I think I already answered it, didn't I? :confused: I said, yes, I get crushes but they aren't worth acting on because I'm much happier overall with my boyfriend than I could see myself being with anyone I've ever met or could even imagine meeting.

If he cheated on me, well, I don't know what would happen, honestly. We would certainly have something to discuss, because if he was truly happy with me he'd pay me enough respect to not hurt me.

I agree with Metalmancpa, any behavior is fine as long as both partners understand and are ok with it. Which is why I asked you the question you seem to be avoiding. :p
 
Originally posted by Lina
My main question to you wasn't why you're this way -- I'm simply wondering if you've found girlfriends that agree with you, or if they wind up being crushed when you're ready to taste a different flavor.

First part of the question: I don't ever think of settling down. I don't like restrictions. I don't like boundaries. I'd like to live life to the fullest. Moderation is for monks, and I fucking hate religion. I don't see the point of settling for one person. No matter how exquisite, it gets boring (hence the caviar analogy).

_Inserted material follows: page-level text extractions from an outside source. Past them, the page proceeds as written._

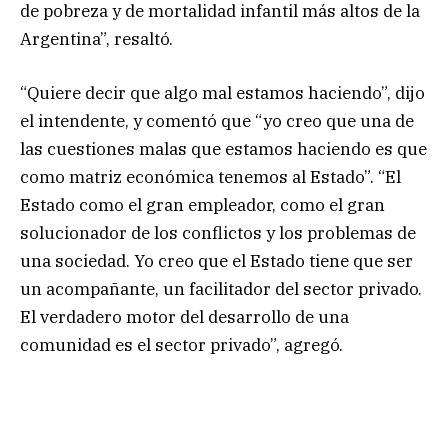
de pobreza y de mortalidad infantil más altos de la
Argentina”, resaltó.
“Quiere decir que algo mal estamos haciendo”, dijo
el intendente, y comentó que “yo creo que una de
las cuestiones malas que estamos haciendo es que
como matriz económica tenemos al Estado”. “El
Estado como el gran empleador, como el gran
solucionador de los conflictos y los problemas de
una sociedad. Yo creo que el Estado tiene que ser
un acompañante, un facilitador del sector privado.
El verdadero motor del desarrollo de una
comunidad es el sector privado”, agregó.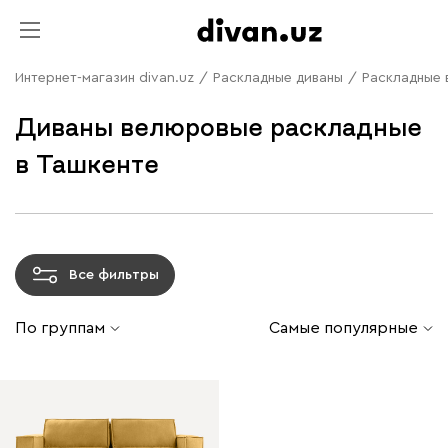
Интернет-магазин divan.uz
/
Раскладные диваны
/
Раскладные 
Диваны велюровые раскладные
в Ташкенте
Все фильтры
По группам
Самые популярные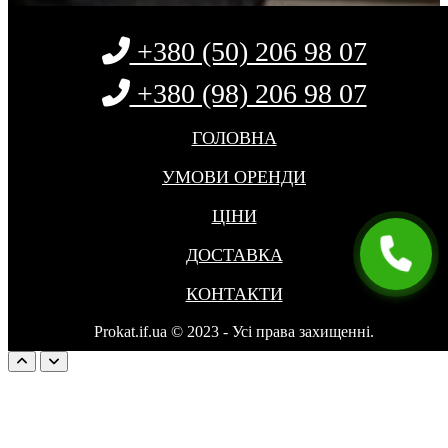
+380 (50) 206 98 07
+380 (98) 206 98 07
ГОЛОВНА
УМОВИ ОРЕНДИ
ЦІНИ
ДОСТАВКА
КОНТАКТИ
Prokat.if.ua © 2023 - Усі права захищенні.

Second part: some chicks understand it, some don't. That's okay. Not my concern in life. I had my share of disappointments too. Time to move on.
 
Originally posted by Lina
I think I already answered it, didn't I? :confused: I said, yes, I get crushes but they aren't worth acting on because I'm much happier overall with my boyfriend than I could see myself being with anyone I've ever met or could even imagine meeting.

If he cheated on me, well, I don't know what would happen, honestly. We would certainly have something to discuss, because if he was truly happy with me he'd pay me enough respect to not hurt me.


It seems you'd both be happier if you got the crushes out of the system. Eyes closed shut anyone?